Social-network icons

But why would you, when my Tumblr presence has seen so little (sorry, buzzword alert) engagement since I opened an account there in February 2012 basically to augment my social-media literacy?

I had no idea at the time that in less than two years Yahoo would have bought Tumblr and that I would begin writing for a Yahoo site that uses Tumblr as part of its editing system. In other words, so much for worrying about being Tumblr-illiterate.

I kept on sharing a link to each new story to my several dozen Tumblr followers anyway, but a few weeks ago, Yahoo Tech switched to a new editing workflow that required me to set up a new Tumblr account. Having to log in and out of accounts on the same site as I alternate between writing stories and sharing them makes for a lot more work.

At almost the same time, I got some professional advice that Tumblr is not the right place to market your work anyway: At a panel during the Online News Association’s conference, Mashable’s Ryan Lytle said less than 1 percent of Tumblr posts are link shares, making that site “not a traffic play.”
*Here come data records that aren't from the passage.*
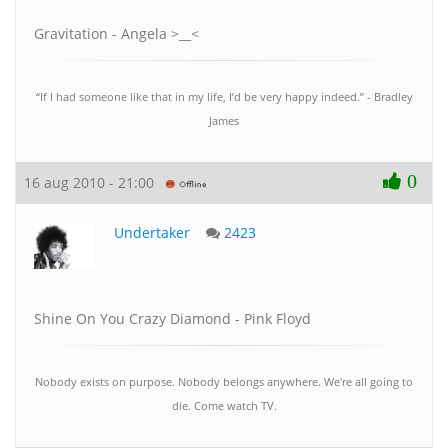
Gravitation - Angela >__<
“If I had someone like that in my life, I’d be very happy indeed.” - Bradley
James
0
16 aug 2010 - 21:00
Undertaker
2423
Shine On You Crazy Diamond - Pink Floyd
Nobody exists on purpose. Nobody belongs anywhere. We're all going to
die. Come watch TV.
Meanwhile, I’ve realized that while Google+ isn’t going to threaten Facebook or Twitter anytime soon, it continues to function fairly wel as an off-site comments thread. It does, however, remain the last place I share my work, after my Facebook page and then Twitter: Not only is my audience there smaller than on Twitter, Google+ doesn’t give me any useful analytics about how many people saw a post and clicked on its link. Maybe I’ll ditch G+ too in six months?

That ONA panel reminded me that I could be doing a lot more to flack for myself online–notice my absence from Instagram and Snapchat and my pitiful Pinterest participation?–but my leading occupational hazard is online distraction. I’d like to think that limiting my social-media marketing gives me that much more time to participate in the oldest social network of all, e-mail, but we all know how behind I am at that.